During her tenure at Dhaka University Jahan served several policymaking bodies established by the Government of Bangladesh in an advisory capacity in the fields of education, culture, rural development, women, and population. She had also served as a consultant to United Nations Development Programme (UNDP), United Nations Population Fund (UNFPA), United Nations Development Fund for Women (UNIFEM), United Nations Children's Fund (UNICEF), United Nations Capital Development Fund (UNCDF), Swedish International Development Cooperation Agency (SIDA), Norwegian Agency for Development Cooperation (NORAD), United States Agency for International Development (USAID), Organisation for Economic Co-operation and Development (OECD), the Ford Foundation, the Rockefeller Foundation, as well as NGOs like International Women's Health Coalition.

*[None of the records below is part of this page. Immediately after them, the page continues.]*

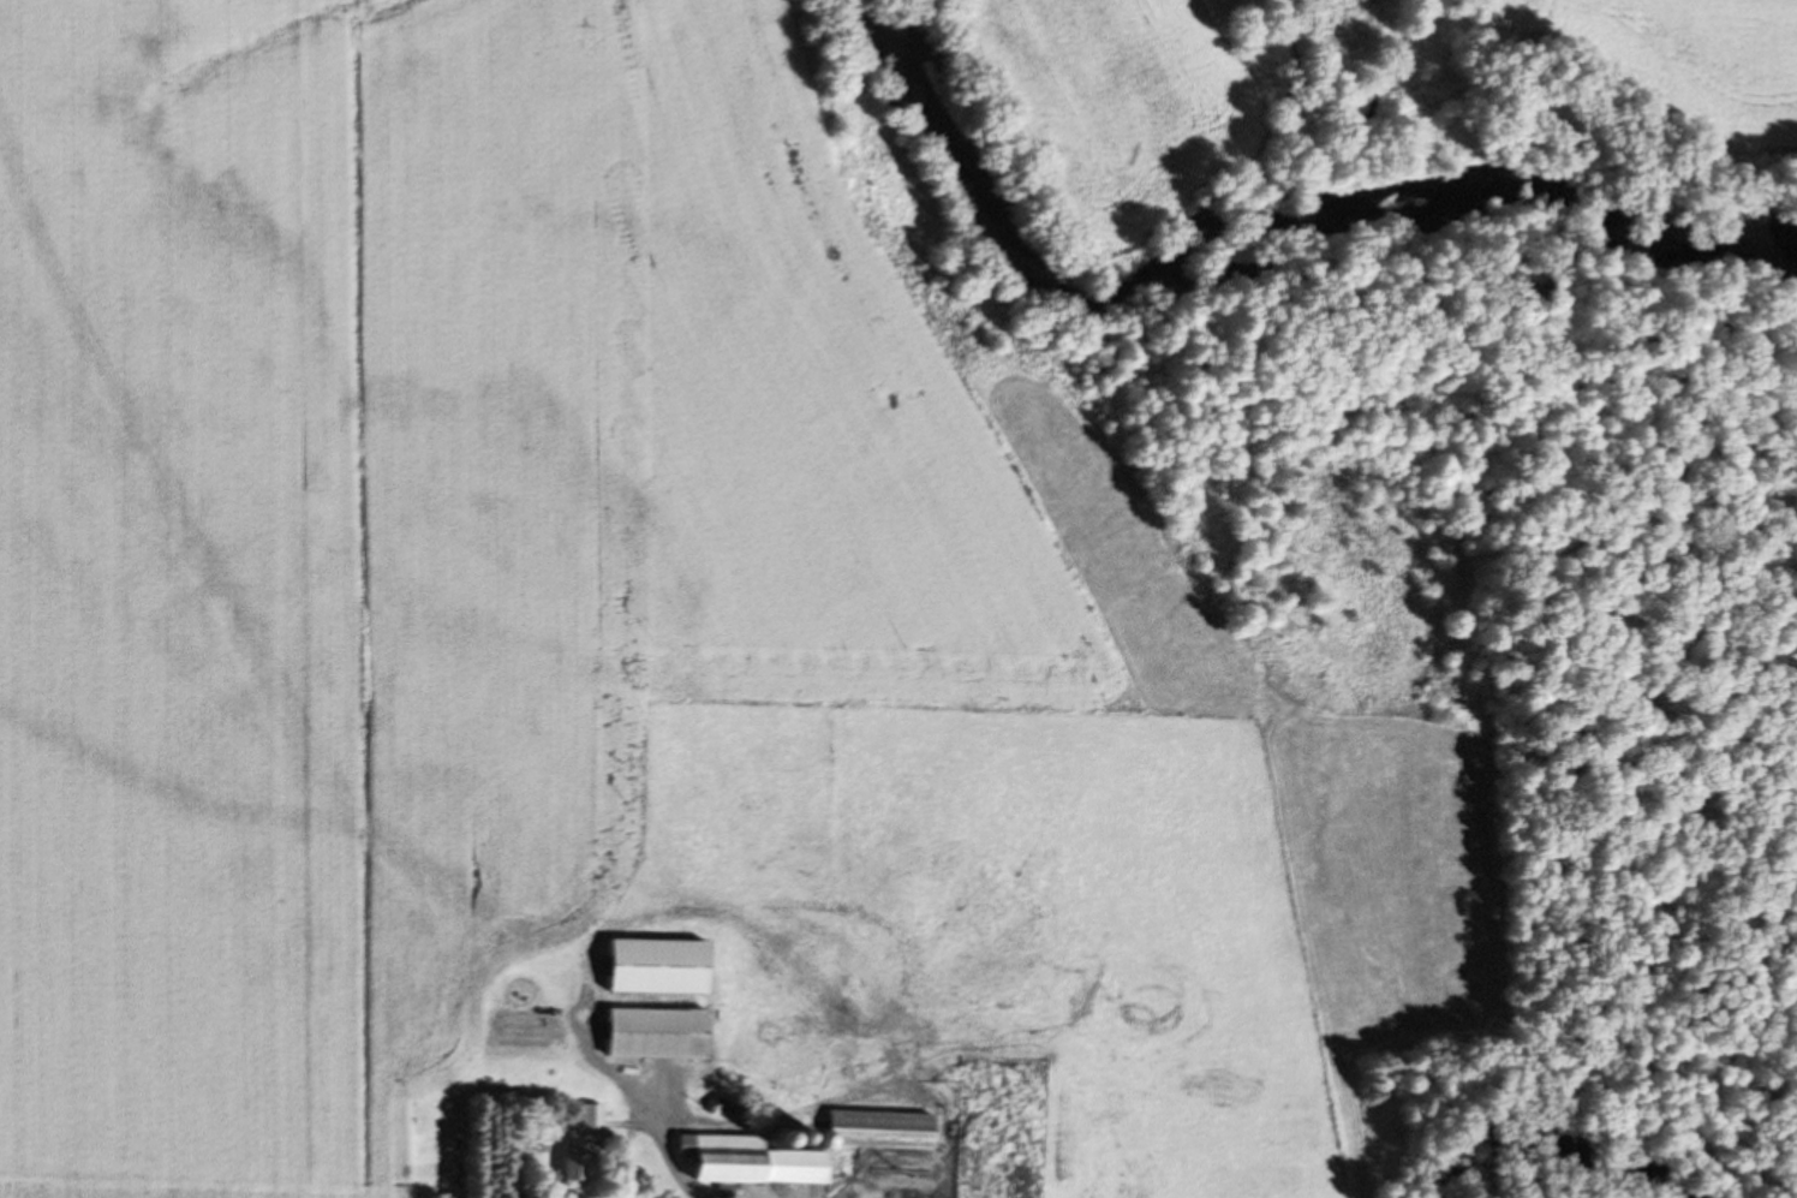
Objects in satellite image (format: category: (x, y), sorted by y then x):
building: (660, 966)
building: (522, 992)
building: (659, 1033)
building: (883, 1129)
building: (586, 1149)
building: (757, 1161)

Jahan was the head of the Programme on Rural Women, Employment and Development Department at the International Labour Organization (ILO) in Geneva, Switzerland from 1985 to 1989. She was the coordinator of the Programme on Integration of Women in Development, United Nations Asia Pacific Development Centre (APDC) in Kuala Lumpur, Malaysia for two years. She was a member of the advisory board of Human Rights Watch in New York, the board of trustees of the Population Council, the international council of the Asia Society, and the advisory committee on rural development at the ILO.

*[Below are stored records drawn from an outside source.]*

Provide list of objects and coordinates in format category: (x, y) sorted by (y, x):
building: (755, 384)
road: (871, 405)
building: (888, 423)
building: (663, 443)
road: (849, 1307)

Since 1990, Jahan is working as a senior research scholar at the Southern Asian Institute, Columbia University and an adjunct professor of international affairs at School of International and Public Affairs of the university. There she has taught for the graduate courses on Women and Development: Key Policy Issues (1991–95), Gender, Politics and Development (1998), and Arsenic Crisis in Bangladesh (2000).

==Bibliography==

Most of Jahan's research is on gender and development, governance, health, and politics of Bangladesh. She is also a prolific author of articles published in edited books, academic journals, magazines and newspapers. Her notable books include:
- Bangladesh: Promise and Performance (edited, Zed Books, 2000)
- The Elusive Agenda: Mainstreaming Women in Development (St. Martin's Press, 1995)
- Bangladesh Politics: Problems and Issues (University Press, 1980)
- Women and Development: Perspectives from South and South-East Asia (coedited with Hanna Papanek, Bangladesh Institute of Law and International Affairs, 1979)
- Pakistan: Failure in National Integration (Columbia, 1972).